By DENNIS GRUBAUGH
BELLEVILLE — Michael Pedersen was simply looking for a way to spend time with his daughter, Chasity, when he introduced her to the hobby of computer coding.
Little could he know that he would tap into a passion that would take each of them in exciting, new directions.
Pedersen, a systems engineer for a military contractor in St. Louis, said he had deployed a lot in the military and hadn’t spent enough time with his kids as they were growing up. He decided to find some common ground, using his knowledge of computer coding.
“My daughter is a junior high school student and I took the time to sit down with her and include her in the things that were going on in my life at work,” he said. “She really got a kick out of it. We started working on it together.”
One day, his daughter suggested getting other kids involved with what they were doing.
“Basically she helped me write my business plan,” Pedersen said, only half joking. “I’d seen some other coding classes for adults on the other side of the river, but no school on our side really offered it.”
Before long, a dozen or so junior high and high school students were getting drawn in to what became known as the Junior Code Academy, a program to introduce them to a variety of computer classes, at varying skill levels, from simple programming to hackathon preparation.
Pedersen, who has a master’s degree in intelligence studies and a bachelor’s in education and training, is the founder and CEO of the operation. He lists his daughter, Chasity as co-founder and junior instructor.
The most consequential development for them came late last year when he found a home for the Academy, which now gathers at Peer 151, the new co-working, meeting and startup space operated at 15 N. First St. in Belleville.
Peer’s Executive Director Chris Oswald “made our model work a whole lot easier,” Pedersen said. “With Peer 151 it is a fantastic model. I pretty much have use of the full space from 6:30 to 8:30 on Tuesday nights.”
The Junior Code Academy has developed into one of Peer’s first success stories, fulfilling what everyone agrees is a real need.

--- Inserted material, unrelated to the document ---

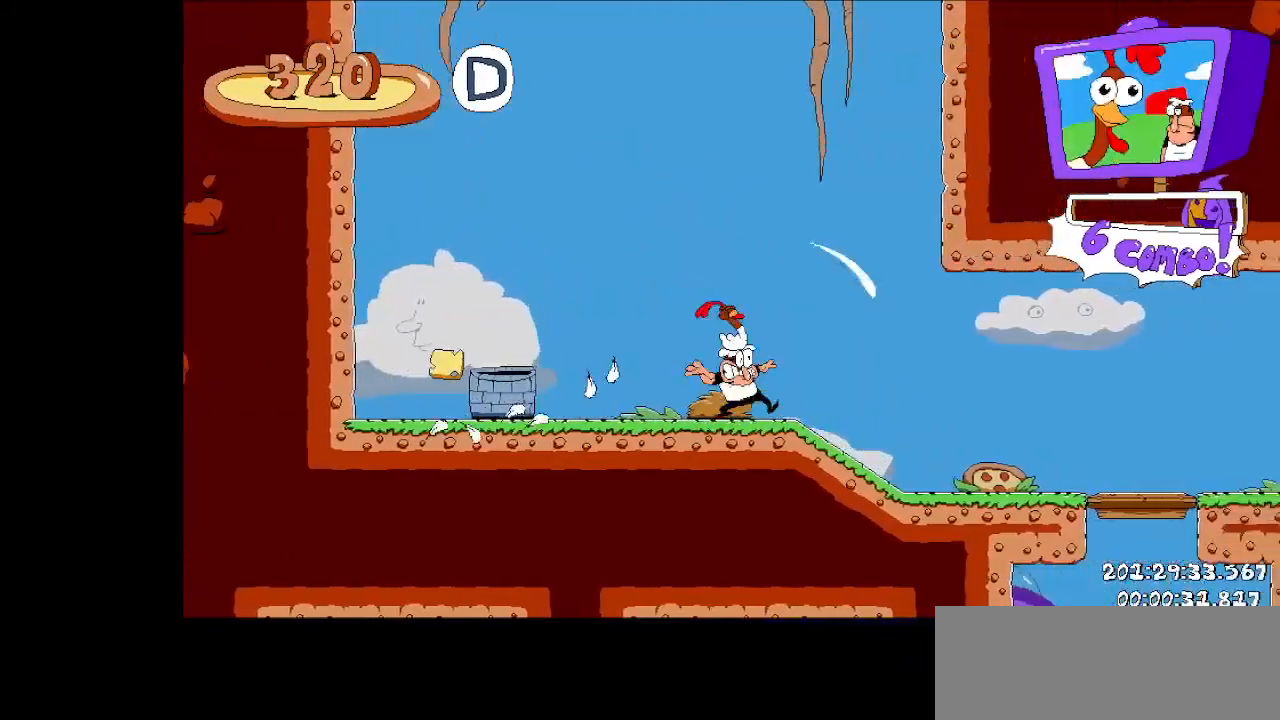
{"keys": ["right"], "events": [[21, "dash", "down"], [146, "dash", "up"], [208, "dash", "down"], [292, "dash", "up"], [375, "dash", "down"], [479, "dash", "up"]]}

In just the next few years, the field of computer programming is going to explode, Pedersen said.
“By 2020, you’re going to have about one million, unfilled computer science jobs across the country. That, mixed with the fact that St. Louis is booming as a market, and there is a lot of need for computer coders,” he said. “With a minimal amount of skills and some training, a lot of these kids could get involved with jobs that will pay $55,000 to $65,000 a year.”
Oswald has high praise for Pedersen and his efforts, noting the Academy founder has spent about 3,000 hours of instructional time with his students.

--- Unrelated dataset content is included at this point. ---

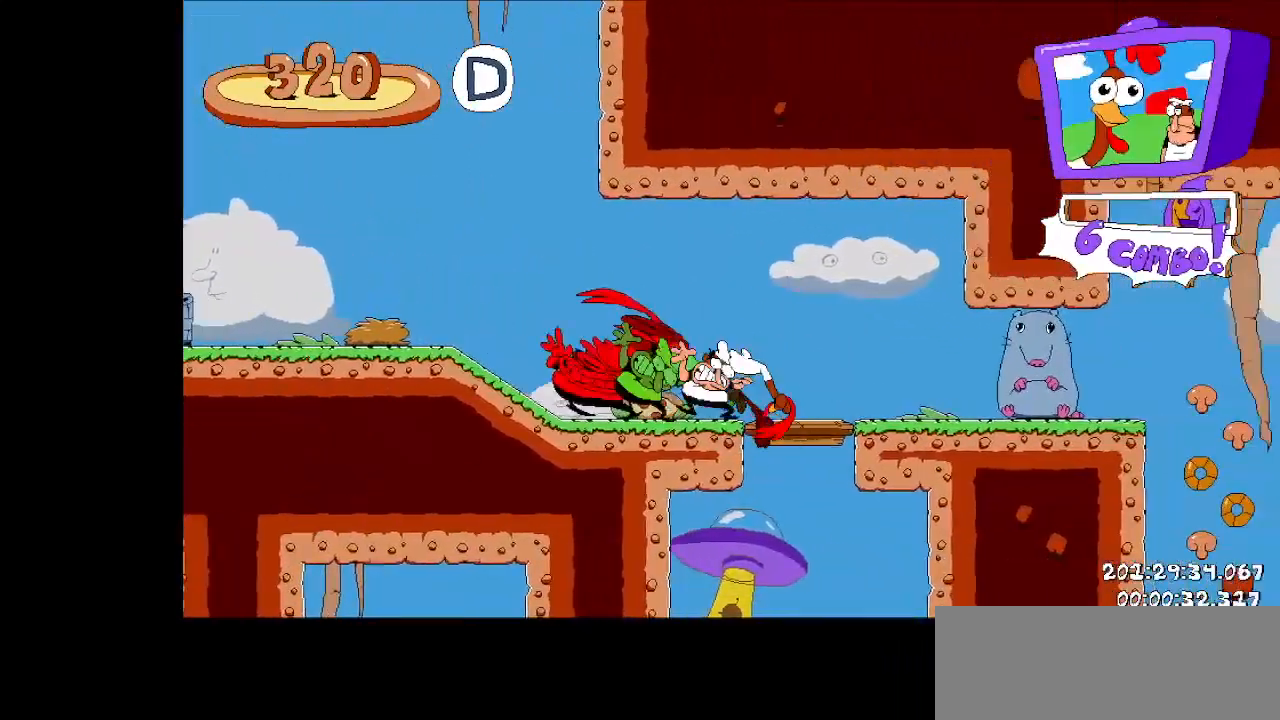
{"keys": ["right"], "events": [[21, "dash", "down"], [125, "dash", "up"], [208, "dash", "down"], [312, "dash", "up"], [396, "dash", "down"], [500, "dash", "up"]]}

The idea is to teach kids as much as possible before they go on to college. Pedersen said it’s a natural mesh — young people doing something they love, working to solve a real-world need.
“Here is a needed skill, and here is a talent pool looking for something to do. The (students) are very technologically savvy. Why not show them how to actually program the technology they are using?” said Pedersen, whose work background is in computer curriculum design.
Junior Code Academy offers four different classes, focused on: introduction to computer science; Python, which is a programming language; web design including HTML and CSS; and a hackathon preparation class.
Both junior high and high school kids — chiefly from O’Fallon and Belleville — are involved.
Outside instructors are also used to teach the curriculum, with Pedersen rotating between classes as needed.
Some of the instructors have been aboard since the beginning. About every two months the Academy will start a new class and will run two or three classes concurrently. Occasionally, the classes will interact with each other.
There is a lot of hands-on effort and collaboration while the young people work toward a final project
The students create games in order to understand such computer fundamentals as logic, functions, loops and language.
Most public schools are not into computer coding to any degree.
“But we look at it this way: Junior high kids are ready to do this. This is the next generation; this is who is going to take technology and run with it,” Pedersen said.
A lot of what he teaches are real world examples of how computer science will manifest itself in the future workplaces. Kids have visited the Midwest Cyber Center of Excellence near Scott Air Force Base, for example.
He encourages them to think about eventually giving back to the places where they live.
“I’d love them to go where the opportunities are but at the same time I try to show them that there are a great amount of opportunities here. You don’t have to go to Microsoft in Washington or go to California. There is no reason to leave home if you don’t want to. The jobs are here,” he said.